Penick Art Show and Sale Features Vaud Travis

BY STEVE BARNEY: SPECIAL TO THE PILOT

At the end of the 1920s, four-year old Vaud Travis Jr. and his father drove from Tahlequah, Okla., to Berkeley, Calif., in a deluxe automobile, a 1929 Hudson four-door sedan, acquired secondhand from an Osage Native American. From there to the third annual Penick Village Art Show and Auction (Feb. 29 and March 1) has been a long journey.

The driving adventure was so vivid in young Vaud's mind that he still remembers it, especially the labored climbs over the Rockies and the Sierra Nevadas. Even as a boy he wished he had a camera so that he could record the trip.
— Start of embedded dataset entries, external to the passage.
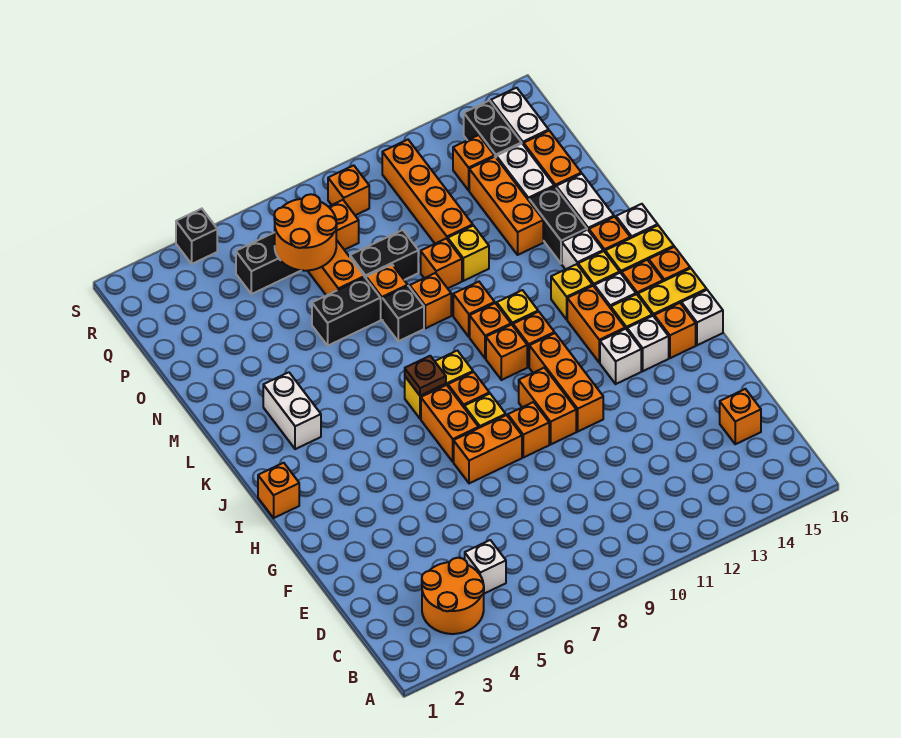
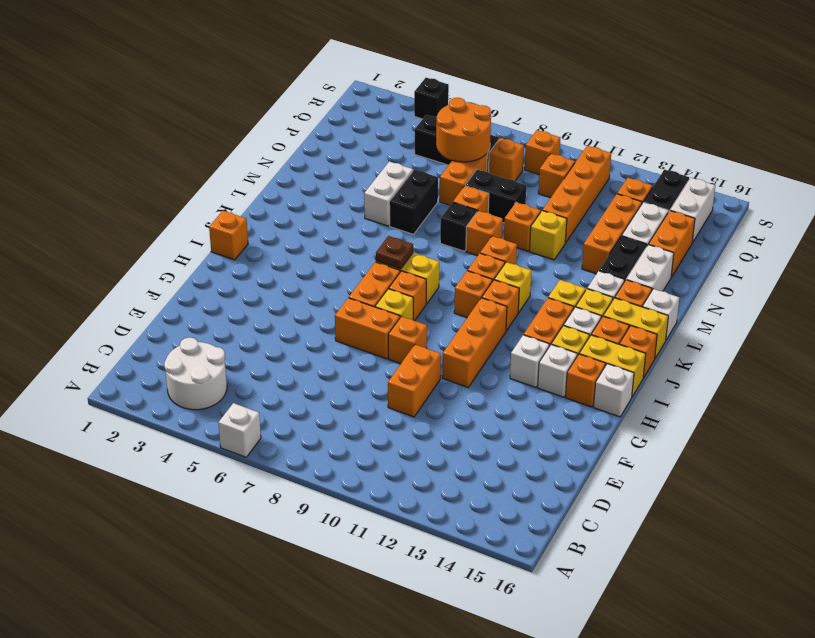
orange round brick B3:C4 level 1 -> white round brick B3:C4 level 1
white brick C5 level 1 -> white brick A6 level 1
orange brick D15 level 1 -> orange brick Q10 level 1
orange brick G10:H10 level 1 -> orange brick E10:F10 level 1
white brick K3:L3 level 1 -> white brick M5:N5 level 1
black brick N6:N7 level 1 -> black brick M6:N6 level 1

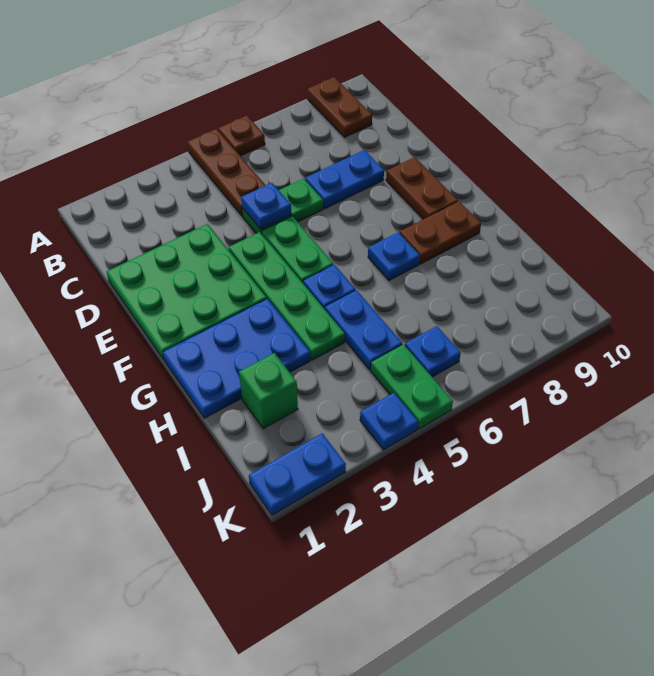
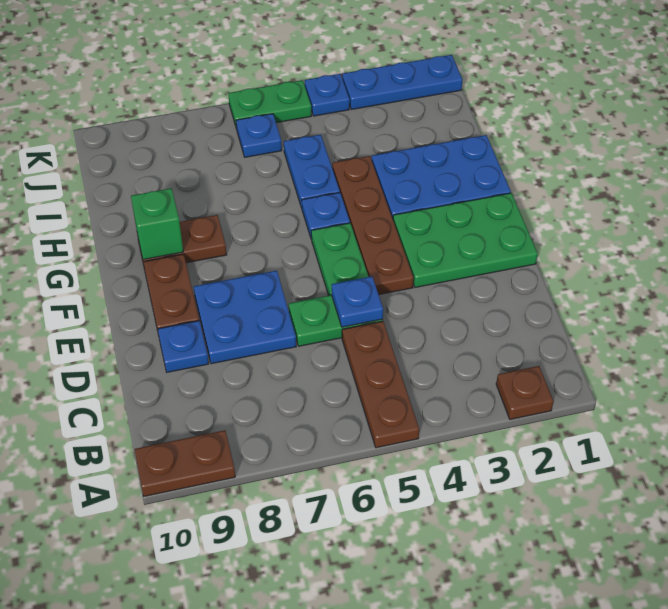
brown plate A6 level 1 -> brown plate A2 level 1
brown plate A9:B9 level 1 -> brown plate A9:A10 level 1
green plate D1:F3 level 1 -> green plate E1:F3 level 1
blue plate D7:D8 level 1 -> blue plate D7:E8 level 1
green plate E4:H4 level 1 -> brown plate E4:H4 level 1
blue plate G7 level 1 -> blue plate D9 level 1
green brick I2 level 1 -> green brick G9 level 2
green plate J5:K5 level 1 -> green plate K5:K6 level 1
blue plate K1:K2 level 1 -> blue plate K1:K3 level 1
He had too little language to describe it, even to himself.

As a second-best alternative, he started a collection of picture postcards, decades later sold to a dealer in New York.

That childhood desire finally came to fruition when Travis and his wife, psychologist Dr. Vivian Travis, moved to Southern Pines in 1978. Here he was appointed as a dean at Sandhills Community College. By then he had followed in his educator father's footsteps and received his doctorate in administration in higher education at Oklahoma State University. He came to the Sandhills from a position as vice president of Central Piedmont Community College in Charlotte, which had expanded to 28,000 students. He had served in the Army in World War II, and raised four children. The Travises now reside in Penick Village.

Realizing his early dream, Vaud Travis became a serious photographer. At the college here he took a course in "creative photography" from an inspiring teacher, Bill Stoffel, who was one of the founders of the Sandhills Photography Club. Travis himself served as president of the club in later years.

After 1986, when he retired from his life's work as an educator, the couple have been able to travel extensively in Europe and Asia. A trip to China was a fertile source of many of his acclaimed photographs.

Selections from his China series were the basis of exhibitions mounted at Campbell House for the Arts Council of Moore County, and at the library exhibition spaces at Sandhills Community College and Winthrop University.

Two Cibachrome photographs taken on trips to England will be offered at the February show. "Tangled Rites of Spring," taken on White Horse Mountain in southern England, depicts a wonderful generational story: a father is untangling the string on a fallen, colorful kite, while his young son standing by is concentrating on the ice cream bar he is eating. The other, "A Gypsy's Pride," shows an energetic brace of horses drawing a gypsy wagon, with the driver and his dog. These and many other works of art, mainly from area artists, are for sale at the show. Proceeds go to Penick's Benevolent Assistance Fund, which supports residents who have depleted their resources. Penick Village's policy is never to turn out a resident whose financial means are depleted.

Among items offered are a weekend at an Emerald Isle beach house, wood sculptures by Penick resident David Forrest, a collection of fine wine contributed by the Penick Village Board of Directors, and a June week at a lakeview house at Lake Tahoe.

The preview party and silent auction will take place Friday, Feb. 29, from 6:30 to 9 p.m. Admission is $40 per person. The art show and sale will be held Saturday, March 1, from 11 a.m. to 5 p.m. -- admission is free. Both events will be in the North Building of Penick Village on East Rhode Island Extension in Southern Pines.